Scripture gives us a place to wrestle with what we read and filter it through the lens of what we believe.

“Faith Alone” reminds us we can meet with God here and converse with Him, ask Him any and all of our questions, gather with His people, and be well in a community built on faith rather than trying to figure it out on our own.

“Grace Alone” is perhaps most important in our dealings with wellness. If we attempt wellness from a law-based lens, whereby we attempt to do more, be better, and choose wisely every time, we will only find ourselves discouraged and meet our failure face-to-face.

The grace of Christ as our lens reminds us that well-being is a gift, some of which we have control over, other parts of which we lay in His hands.

Grace allows us to get back up when we fall, pick up that phone when we need to make that appointment, or get out of bed the next day and start fresh and new.

Well-being is a constant part of our pilgrimage in this life, not a destination.

In addressing wellness in our own life, we allow God to bring His grace into areas we’d rather not look at, and in turn He only expects us to operate with grace for ourselves, in the same way Christ gives grace to us every day.

The sinner and saint duality

Understanding that we are 100 percent holy and redeemed by Jesus, even while we still wrestle with our own brokenness and the brokenness of the world, is essential to our well-being … especially when we are wrestling with well-being itself.

The Apostle Paul’s language in Rom. 7:15 is perfect for any of us who have tried to improve our health and well-being:

“For I do not understand my own actions. For I do not do what I want, but I do the very thing I hate.”

Paul, I hear you! I want to seek help but often don’t. I want to reach out to a friend to connect but don’t. I want to eat veggies, and I eat cookies.

I mean, I’m a mess. But a loved, bought at a price, forgiven and set free mess. I will live in this mess to some extent my whole life.

But I also know the work is done; nothing need be added to it.

Restoration and the New Creation of non-messiness will be my reality one day. In the meantime, I live in both, free to become a better mess than I was the day before, because the Spirit of our God lives in me to will and to act, bringing wellness.

Our many and varied vocations

Vocation is such a health-giving concept. Imagine if I lived in a world where I only had one purpose, and I wasn’t really sure what it was.

Or imagine if I thought my salvation, or even just God’s view of me, depended on my ability to get a particular job done and done well.

Vocation, instead, reminds us that we are people of many gifts and people whom God has put in many places — of life, family and work — so that His people may be found and His Word brought everywhere.

Vocation helps me see my identity in Christ alone, while serving many and various roles for His good, be it mopping a floor or comforting a friend suffering with cancer.

Any good thing I do in this life and this world, any “well” thing I do, is Christ at work in me.

I’m going to wear lots of hats in life. Sometimes I’ll balance those well, and other times I’ll learn I need to balance them better.

I do my best, and Jesus is enough in every one of those spaces; even in my weakness, there is His strength shining.

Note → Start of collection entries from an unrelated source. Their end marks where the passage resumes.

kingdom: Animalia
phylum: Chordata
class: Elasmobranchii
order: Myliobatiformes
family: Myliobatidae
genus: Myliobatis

I’m not confined to one single role to hold my identity. Worker, mom or dad, pastor, teacher, child, elder — those are vocations.

Child of God! — that’s my identity.

Vocation keeps me grounded and brings an awareness of God’s presence into anything I might do on a given day — at home, at work or in my community.

You don’t need to be Lutheran to be well. I’m sure we can learn from hundreds of people around us who aren’t Lutheran at all. But we have these great lenses, so let’s pop them on and use them.

Take heart, wellness seekers, Jesus Christ guides you, the Spirit lives in you, the Father watches over you.

We cannot boast in our Lutheran heritage (“For by grace you have been saved through faith. And this is not your own doing; it is the gift of God, not a result of works, so that no one may boast,” Eph. 2:8–9).

But adding a little Lutheran theology to our wellness lens doesn’t hurt anything either.